### Assigned task
Which lines in the records below include the word "anchor"? Report each of them in full.

### Data to use

####################

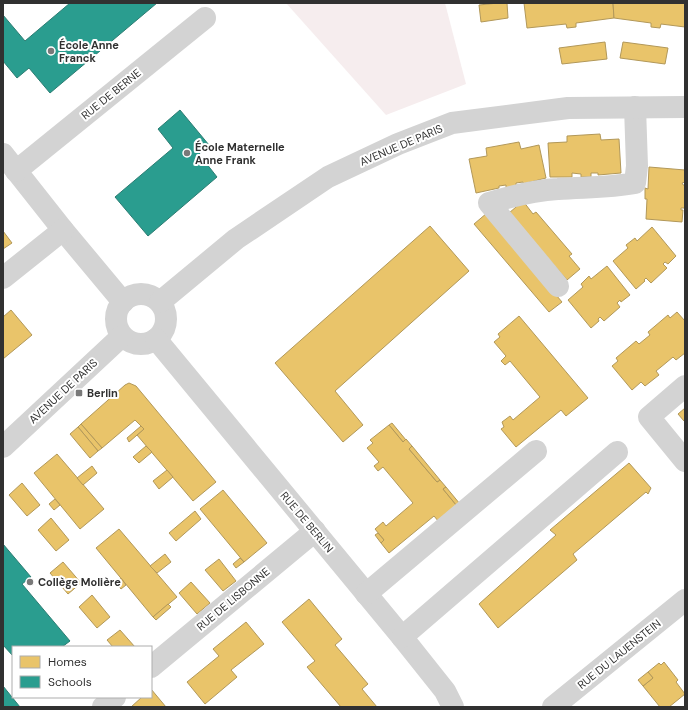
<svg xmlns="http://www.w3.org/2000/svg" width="688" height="710" font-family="'DM Sans',sans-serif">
  <rect width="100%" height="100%" fill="#fff"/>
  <path fill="#f6edee" d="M 286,3 L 445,3 L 466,84 L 386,115 Z"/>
  <g fill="#e9c46a" stroke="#b29859">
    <path d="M 498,3 L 507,3 L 508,18 L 481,22 L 479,5 Z"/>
    <path d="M 524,3 L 613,3 L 614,18 L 576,23 L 576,27 L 567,28 L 566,24 L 527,28 Z"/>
    <path d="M 613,3 L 685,3 L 685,27 L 661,24 L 660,28 L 651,27 L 651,23 L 614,18 Z"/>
    <path d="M 605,42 L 607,59 L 562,64 L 559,48 Z"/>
    <path d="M 623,42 L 668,48 L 665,64 L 620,58 Z"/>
    <path d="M 600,134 L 601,140 L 619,139 L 621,173 L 598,175 L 598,173 L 591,173 L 591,177 L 581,177 L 581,174 L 572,173 L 572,177 L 550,177 L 548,143 L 567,142 L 567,136 Z"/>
    <path d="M 519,142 L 521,149 L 539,145 L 546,178 L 523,184 L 523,182 L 516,183 L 516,187 L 506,188 L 506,185 L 499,186 L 499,188 L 476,193 L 469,159 L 487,156 L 486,148 Z"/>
    <path d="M 649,167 L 685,170 L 685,182 L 682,183 L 683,185 L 685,185 L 685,208 L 681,208 L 681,210 L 683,210 L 682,222 L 646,219 L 647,199 L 645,199 L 645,188 L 648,189 Z"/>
    <path d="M 523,201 L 533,214 L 536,212 L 572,254 L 569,256 L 580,269 L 567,280 L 509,213 Z"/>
    <path d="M 487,213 L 562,302 L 549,312 L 474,224 Z"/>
    <path d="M 430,226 L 469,271 L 335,391 L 363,425 L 343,442 L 275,363 Z"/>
    <path d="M 652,227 L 676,256 L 668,264 L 665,262 L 663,264 L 667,268 L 651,283 L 646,278 L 644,280 L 645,281 L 636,289 L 613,261 L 628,248 L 626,245 L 635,238 L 637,241 Z"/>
    <path d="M 3,231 L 12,243 L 3,249 Z"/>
    <path d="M 607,266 L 630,295 L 621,302 L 620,300 L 617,303 L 620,307 L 604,321 L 600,317 L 598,319 L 599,321 L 591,328 L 568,300 L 583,287 L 581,284 L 589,276 L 591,279 Z"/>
    <path d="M 11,310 L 32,335 L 3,359 L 3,317 Z"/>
    <path d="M 677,312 L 685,321 L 685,353 L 676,360 L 673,357 L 661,367 L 656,371 L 659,375 L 645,386 L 641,382 L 632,390 L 612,366 L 618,361 L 616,358 L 636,341 L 639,344 L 650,335 L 648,332 L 668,315 L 670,318 Z"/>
    <path d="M 519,316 L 588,398 L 566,416 L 561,410 L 516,447 L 501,429 L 504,427 L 502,422 L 510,416 L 513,420 L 540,397 L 510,361 L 505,365 L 501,361 L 506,356 L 494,342 L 500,337 L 498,334 Z"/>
    <path d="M 129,383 L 136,386 L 216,482 L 193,501 L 137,435 L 144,429 L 135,420 L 102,448 L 81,424 L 125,385 Z"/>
    <path d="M 685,408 L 685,421 L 684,421 L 678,414 Z"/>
    <path d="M 392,423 L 406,440 L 403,442 L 389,425 Z"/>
    <path d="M 81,424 L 102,448 L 98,451 L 78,427 Z"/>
    <path d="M 389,425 L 403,442 L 406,439 L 412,446 L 409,449 L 437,482 L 440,480 L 446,487 L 443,489 L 457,506 L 439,522 L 434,516 L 389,553 L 381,543 L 384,540 L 375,529 L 383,522 L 386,526 L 413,503 L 383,467 L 378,471 L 374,466 L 379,462 L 367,448 L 373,443 L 370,440 Z"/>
    <path d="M 141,426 L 144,429 L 129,442 L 127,438 Z"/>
    <path d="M 78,427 L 98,451 L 90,458 L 70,434 Z"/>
    <path d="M 146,446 L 152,452 L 139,463 L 133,457 Z"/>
    <path d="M 412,446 L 440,480 L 437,482 L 409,449 Z"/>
    <path d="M 57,454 L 104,509 L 80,529 L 34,473 Z"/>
    <path d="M 629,463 L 651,488 L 648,494 L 646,492 L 573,554 L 577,560 L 498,628 L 479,604 L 556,535 L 550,530 Z"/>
    <path d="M 92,466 L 97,473 L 83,485 L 77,478 Z"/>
    <path d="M 167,470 L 173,477 L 159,489 L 153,481 Z"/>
    <path d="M 22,483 L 40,505 L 27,516 L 9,495 Z"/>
    <path d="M 446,487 L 460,504 L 457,506 L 443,489 Z"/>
    <path d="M 223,490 L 267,543 L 244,562 L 200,509 Z"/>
    <path d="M 55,499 L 60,505 L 54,510 L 49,504 Z"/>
    <path d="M 195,511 L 201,519 L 176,541 L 169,533 Z"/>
    <path d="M 51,518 L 69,540 L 56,551 L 38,530 Z"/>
    <path d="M 119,529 L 177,597 L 153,617 L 96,548 Z"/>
    <path d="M 378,533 L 384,540 L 381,543 L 375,535 Z"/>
    <path d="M 165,554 L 171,562 L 157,573 L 150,566 Z"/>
    <path d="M 240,558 L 244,562 L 236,568 L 233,564 Z"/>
    <path d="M 219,559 L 236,581 L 223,591 L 205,570 Z"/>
    <path d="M 63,562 L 81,583 L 68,594 L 50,573 Z"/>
    <path d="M 121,578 L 126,585 L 121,589 L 116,583 Z"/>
    <path d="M 191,582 L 210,603 L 197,614 L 179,593 Z"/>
    <path d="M 92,595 L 110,617 L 97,628 L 79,607 Z"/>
    <path d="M 309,599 L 342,639 L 335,645 L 368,684 L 362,689 L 377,707 L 341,707 L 307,667 L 315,661 L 282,622 Z"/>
    <path d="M 168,604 L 171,607 L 156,620 L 153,617 Z"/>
    <path d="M 246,622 L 264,644 L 231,670 L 237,677 L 205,704 L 187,682 L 219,656 L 213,649 Z"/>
    <path d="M 120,630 L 135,647 L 113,647 L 107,640 Z"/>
    <path d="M 664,662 L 678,680 L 676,682 L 685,694 L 669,707 L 660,707 L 643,686 L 653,678 L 648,672 L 659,663 L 661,665 Z"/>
    <path d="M 648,672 L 653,678 L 643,686 L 638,680 Z"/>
    <path d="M 151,689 L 166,707 L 131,707 L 142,697 L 151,697 Z"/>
  </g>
  <g fill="#2a9d8f" stroke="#2c7d73">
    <path d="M 70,3 L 157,3 L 50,93 L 29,68 L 17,78 L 3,61 L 3,15 L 25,41 Z"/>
    <path d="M 180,110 L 209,145 L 199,154 L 217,177 L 148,236 L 115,197 L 173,148 L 158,129 Z"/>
    <path d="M 3,544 L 31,577 L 22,584 L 70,641 L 62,647 L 13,647 L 13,656 L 3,645 Z"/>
    <path d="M 3,686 L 20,707 L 3,707 Z"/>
  </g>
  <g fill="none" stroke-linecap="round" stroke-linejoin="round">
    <g stroke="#d3d3d3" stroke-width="22">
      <path d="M 3,154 L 63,230 L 123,302"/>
      <path d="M 16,171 L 205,18"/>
      <path d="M 3,278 L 63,230"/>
      <path d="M 558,286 L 489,203 C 512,196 534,190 558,189 C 583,187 609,188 635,183 L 637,166 L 635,107"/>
      <circle cx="141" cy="319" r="25"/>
      <path d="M 160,302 L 236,239 L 328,177 L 398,144 L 452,123 L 568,108 L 685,107"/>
      <path d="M 156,339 L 402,637 L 445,691 L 453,707"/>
      <path d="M 685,386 L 649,417 L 685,461"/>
      <path d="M 3,447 L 122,336"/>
      <path d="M 366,594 L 536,451"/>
      <path d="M 402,637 L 617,452"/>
      <path d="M 151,667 L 315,531"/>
      <path d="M 103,707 L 115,697"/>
      <path d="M 553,707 L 685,600"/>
    </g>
  </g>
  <g fill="#797979" stroke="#fff" stroke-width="1.5">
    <circle cx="51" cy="51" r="4"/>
    <circle cx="187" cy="153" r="4"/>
    <rect x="75" y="389" width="8" height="8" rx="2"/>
    <circle cx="30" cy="582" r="4"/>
  </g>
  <g text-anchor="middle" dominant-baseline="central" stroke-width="4" stroke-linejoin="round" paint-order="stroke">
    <g font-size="11" font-weight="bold" fill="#313131" stroke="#fff" text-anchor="start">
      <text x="59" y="45">École Anne<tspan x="59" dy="13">Franck</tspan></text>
      <text x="195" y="147">École Maternelle<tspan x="195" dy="13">Anne Frank</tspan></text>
      <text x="87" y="393">Berlin</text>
      <text x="38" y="582">Collège Molière</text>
    </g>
    <g font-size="11" fill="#313131" stroke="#fff">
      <text transform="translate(111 94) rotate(-39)">RUE DE BERNE</text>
      <text transform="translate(401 145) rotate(-23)">AVENUE DE PARIS</text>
      <text transform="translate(63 391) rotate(-43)">AVENUE DE PARIS</text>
      <text transform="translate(307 522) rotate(50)">RUE DE BERLIN</text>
      <text transform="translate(233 599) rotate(-40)">RUE DE LISBONNE</text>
      <text transform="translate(619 654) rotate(-39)">RUE DU LAUENSTEIN</text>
    </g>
  </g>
  <rect width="688" height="710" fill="none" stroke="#313131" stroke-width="8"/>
  <rect x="12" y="646" width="140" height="52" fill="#ffffff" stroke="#adadad"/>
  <rect x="20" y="656" width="20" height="12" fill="#e9c46a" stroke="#adadad"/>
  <text x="48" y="666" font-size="12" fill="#313131">Homes</text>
  <rect x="20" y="676" width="20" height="12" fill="#2a9d8f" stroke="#adadad"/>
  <text x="48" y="686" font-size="12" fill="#313131">Schools</text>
</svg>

####################

### Output for this exercise
  <g text-anchor="middle" dominant-baseline="central" stroke-width="4" stroke-linejoin="round" paint-order="stroke">
    <g font-size="11" font-weight="bold" fill="#313131" stroke="#fff" text-anchor="start">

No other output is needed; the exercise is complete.